9/11 Was Dystopia Made Real

A series of coincidences nearly changed my family forever.

Editor’s note: This was originally published in 2016.

When my ruminations on September 11th turn particularly dark, I think about dystopias, and my latent obsession with parallel universes. We assume, or fiction teaches us, that the Earth we occupy is the “good” one, the original from which the sinister threads might unfurl. We think reality could always be worse — the Nazis winning World War II, Cuba launching its missiles — but I’ve often wondered if the destruction of the Twin Towers 15 years ago opened an aperture to a mistaken reality, the savage one that persists to this day. The Iraq War, ISIS, the permanent military state — all wicked offspring of 9/11.

But in this reality my father is alive, so I can only take the thought so far. On September 11th, 2001, he was supposed to be eating breakfast at Windows on the World, the restaurant on top of the North Tower. Then with the U.S. Department of Commerce, he had a morning interview with Neil Levin, the 46-year-old executive director of the Port Authority, for a gig to become the deputy executive director. He knew Neil well and the breakfast was something of a formality.

At the last minute — and at the urging of my mother — he scrapped his interview with Levin to get a colonoscopy after his doctor moved his appointment to the morning of the 11th. As she recalled to me on the phone the other night, my father didn’t want to disappoint Levin, but she insisted he get the colonoscopy because he’d have to wait another month for a new appointment. Levin didn’t mind. Could my father meet him on Thursday instead? He all but had the job anyway.

At 8:46 a.m., when my father was in St. Vincent’s Hospital, a hijacked airplane struck the North Tower, where Levin’s office was located. Less than two hours later, the burning tower crumbled. Levin’s obituary states that he died in the building collapse: his exact location at the time of his death was never determined.

“Life is a series of accidents and coincidences, and it can just fall apart,” my father tells me, remembering how he silently watched the towers collapse from a reception area in the hospital. “Meeting people, events that occur, things just happen by accident.

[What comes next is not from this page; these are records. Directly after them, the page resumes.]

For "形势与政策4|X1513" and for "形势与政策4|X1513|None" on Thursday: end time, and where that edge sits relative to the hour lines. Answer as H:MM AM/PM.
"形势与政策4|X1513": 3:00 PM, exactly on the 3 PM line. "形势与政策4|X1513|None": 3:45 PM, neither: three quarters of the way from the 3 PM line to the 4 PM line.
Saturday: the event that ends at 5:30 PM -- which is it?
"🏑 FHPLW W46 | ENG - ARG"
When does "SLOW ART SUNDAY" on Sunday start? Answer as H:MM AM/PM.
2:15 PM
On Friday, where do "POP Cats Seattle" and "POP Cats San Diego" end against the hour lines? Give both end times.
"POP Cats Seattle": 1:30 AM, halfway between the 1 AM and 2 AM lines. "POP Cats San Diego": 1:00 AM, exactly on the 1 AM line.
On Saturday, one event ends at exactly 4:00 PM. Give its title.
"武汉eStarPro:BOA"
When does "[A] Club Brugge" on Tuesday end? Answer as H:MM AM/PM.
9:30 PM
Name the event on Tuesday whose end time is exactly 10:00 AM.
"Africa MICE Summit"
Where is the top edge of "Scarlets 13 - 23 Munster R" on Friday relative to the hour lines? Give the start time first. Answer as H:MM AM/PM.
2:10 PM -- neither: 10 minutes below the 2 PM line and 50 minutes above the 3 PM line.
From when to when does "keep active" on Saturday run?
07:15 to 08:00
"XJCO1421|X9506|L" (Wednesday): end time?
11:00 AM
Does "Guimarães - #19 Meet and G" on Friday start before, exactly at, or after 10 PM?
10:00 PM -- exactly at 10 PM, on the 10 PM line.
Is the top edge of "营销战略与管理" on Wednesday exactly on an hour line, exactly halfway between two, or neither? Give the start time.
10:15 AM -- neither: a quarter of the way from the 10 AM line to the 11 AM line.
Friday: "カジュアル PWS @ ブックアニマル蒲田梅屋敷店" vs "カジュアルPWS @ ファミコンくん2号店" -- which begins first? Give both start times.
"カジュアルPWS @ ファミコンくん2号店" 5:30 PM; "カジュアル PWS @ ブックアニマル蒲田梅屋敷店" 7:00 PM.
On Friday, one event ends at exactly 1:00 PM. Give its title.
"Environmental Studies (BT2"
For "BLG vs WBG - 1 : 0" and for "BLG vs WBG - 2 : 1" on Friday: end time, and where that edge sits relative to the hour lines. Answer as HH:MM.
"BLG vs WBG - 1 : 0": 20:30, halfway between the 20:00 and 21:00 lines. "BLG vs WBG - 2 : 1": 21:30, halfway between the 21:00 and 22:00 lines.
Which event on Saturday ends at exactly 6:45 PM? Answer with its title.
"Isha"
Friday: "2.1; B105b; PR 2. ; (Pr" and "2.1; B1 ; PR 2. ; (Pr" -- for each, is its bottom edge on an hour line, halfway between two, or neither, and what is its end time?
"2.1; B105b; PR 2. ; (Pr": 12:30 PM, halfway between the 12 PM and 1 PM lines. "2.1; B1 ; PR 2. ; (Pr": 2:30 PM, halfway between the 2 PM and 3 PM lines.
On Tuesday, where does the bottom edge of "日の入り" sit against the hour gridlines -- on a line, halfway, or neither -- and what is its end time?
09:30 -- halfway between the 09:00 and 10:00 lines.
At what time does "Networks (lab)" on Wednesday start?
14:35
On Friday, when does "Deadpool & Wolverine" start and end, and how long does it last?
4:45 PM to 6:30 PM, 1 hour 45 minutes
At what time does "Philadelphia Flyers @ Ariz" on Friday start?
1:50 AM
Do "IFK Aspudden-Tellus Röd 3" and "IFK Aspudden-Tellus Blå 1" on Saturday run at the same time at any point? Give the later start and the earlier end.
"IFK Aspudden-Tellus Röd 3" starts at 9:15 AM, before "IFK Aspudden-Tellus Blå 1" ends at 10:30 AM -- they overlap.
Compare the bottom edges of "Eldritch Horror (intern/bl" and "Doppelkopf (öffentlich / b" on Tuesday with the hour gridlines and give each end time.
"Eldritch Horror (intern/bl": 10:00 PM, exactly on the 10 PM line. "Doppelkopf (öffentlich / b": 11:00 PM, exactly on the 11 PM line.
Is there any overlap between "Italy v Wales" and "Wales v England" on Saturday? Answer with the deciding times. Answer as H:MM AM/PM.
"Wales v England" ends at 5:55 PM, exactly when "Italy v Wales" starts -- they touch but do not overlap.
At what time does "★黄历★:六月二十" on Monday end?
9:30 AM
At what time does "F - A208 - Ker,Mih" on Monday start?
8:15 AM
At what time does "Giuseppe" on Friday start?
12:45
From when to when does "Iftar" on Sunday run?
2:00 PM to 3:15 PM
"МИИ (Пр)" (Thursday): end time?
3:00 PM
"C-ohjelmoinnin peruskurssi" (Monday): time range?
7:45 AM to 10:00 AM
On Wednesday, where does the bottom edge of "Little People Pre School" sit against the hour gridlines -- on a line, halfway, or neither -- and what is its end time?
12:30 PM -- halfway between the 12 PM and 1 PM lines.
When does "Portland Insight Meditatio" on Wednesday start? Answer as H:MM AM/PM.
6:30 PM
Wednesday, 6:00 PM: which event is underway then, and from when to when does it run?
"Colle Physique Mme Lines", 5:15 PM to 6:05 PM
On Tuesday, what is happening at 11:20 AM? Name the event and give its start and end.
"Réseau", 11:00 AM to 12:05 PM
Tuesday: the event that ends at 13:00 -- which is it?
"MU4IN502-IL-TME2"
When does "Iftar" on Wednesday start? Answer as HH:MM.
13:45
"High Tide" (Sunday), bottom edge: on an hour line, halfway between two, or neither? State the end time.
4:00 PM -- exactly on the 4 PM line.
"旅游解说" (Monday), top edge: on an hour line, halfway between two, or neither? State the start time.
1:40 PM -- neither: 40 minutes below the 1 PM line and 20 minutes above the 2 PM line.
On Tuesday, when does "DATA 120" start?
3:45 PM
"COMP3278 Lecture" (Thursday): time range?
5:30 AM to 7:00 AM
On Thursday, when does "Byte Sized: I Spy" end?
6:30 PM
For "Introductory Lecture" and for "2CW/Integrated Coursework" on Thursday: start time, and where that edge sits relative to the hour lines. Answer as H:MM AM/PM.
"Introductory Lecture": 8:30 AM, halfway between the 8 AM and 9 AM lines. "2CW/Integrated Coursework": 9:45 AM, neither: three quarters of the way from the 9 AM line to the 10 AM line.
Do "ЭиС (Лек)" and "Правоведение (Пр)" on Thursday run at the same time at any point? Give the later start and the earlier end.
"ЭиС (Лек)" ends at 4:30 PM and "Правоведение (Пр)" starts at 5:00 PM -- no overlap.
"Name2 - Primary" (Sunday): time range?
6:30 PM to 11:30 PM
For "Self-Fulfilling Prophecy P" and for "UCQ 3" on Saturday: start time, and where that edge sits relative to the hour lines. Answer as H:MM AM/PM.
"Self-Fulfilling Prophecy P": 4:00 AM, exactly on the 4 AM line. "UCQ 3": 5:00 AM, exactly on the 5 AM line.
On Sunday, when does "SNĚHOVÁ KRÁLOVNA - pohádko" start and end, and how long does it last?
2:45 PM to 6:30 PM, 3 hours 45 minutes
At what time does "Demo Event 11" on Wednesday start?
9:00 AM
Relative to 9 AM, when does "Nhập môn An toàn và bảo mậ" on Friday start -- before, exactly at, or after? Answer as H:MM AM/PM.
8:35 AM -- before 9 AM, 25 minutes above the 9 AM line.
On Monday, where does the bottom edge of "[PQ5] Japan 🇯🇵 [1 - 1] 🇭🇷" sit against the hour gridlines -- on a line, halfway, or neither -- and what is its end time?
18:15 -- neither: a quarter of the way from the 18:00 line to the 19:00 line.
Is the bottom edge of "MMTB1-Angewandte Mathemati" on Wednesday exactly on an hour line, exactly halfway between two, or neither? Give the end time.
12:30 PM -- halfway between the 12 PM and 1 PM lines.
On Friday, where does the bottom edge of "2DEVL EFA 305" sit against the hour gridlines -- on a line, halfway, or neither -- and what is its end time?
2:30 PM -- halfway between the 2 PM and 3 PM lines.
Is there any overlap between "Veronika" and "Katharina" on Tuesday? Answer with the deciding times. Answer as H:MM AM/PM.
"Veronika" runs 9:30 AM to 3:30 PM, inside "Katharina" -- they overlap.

That always stuck with me.”

He didn’t know that day his friend had died. Maybe he had escaped. The extent of the carnage wouldn’t be known for days, if not weeks — people scoured Lower Manhattan looking for missing loved ones, hoping somehow for miracles in the smoldering rubble. My father’s office at 6 World Trade Center, one of the smaller buildings in the complex, was annihilated. Gone were his tchotchkes, his plaques and a photograph with Richard Nixon. Gone too was his job with the Port Authority, but that was beside the point.

These days, he wants nothing to do with the 15th anniversary, unlike my mother, who still works a short walk from the World Trade Center. She watched from Church Street as the second airplane struck, the boom and echo unlike anything she had heard or would ever hear again. She still doesn’t like movies with explosions.

My father recalled how, as a young boy, he tried to ask a captain in his New Jersey neighborhood about his experience fighting in World War II. “I remember his response. ‘I don’t talk about it.’ That’s my feeling about 9/11. I’m not interested at all in any of the commemorations. It’s horrendous — I don’t find the necessity. I understand obviously why it’s done but personally I have no interest.”

The militarism of the anniversary turns him off, too.

“Why does patriotic mean we have to associate everything with the military and the armed forces? What does the First Amendment have to do with the military?”

He said this all good-naturedly; he’s amiable, if stoic. My mother, the emotive one in the family, tries to walk by the memorial on every anniversary. The morning of the attacks, she fled Manhattan to pick me up from school in Brooklyn, avoiding the highways as much as she could because she thought someone would try to bomb them.

She told me she assumed Levin was dead the second the plane hit the tower.

“I knew he just had no chance,” she said.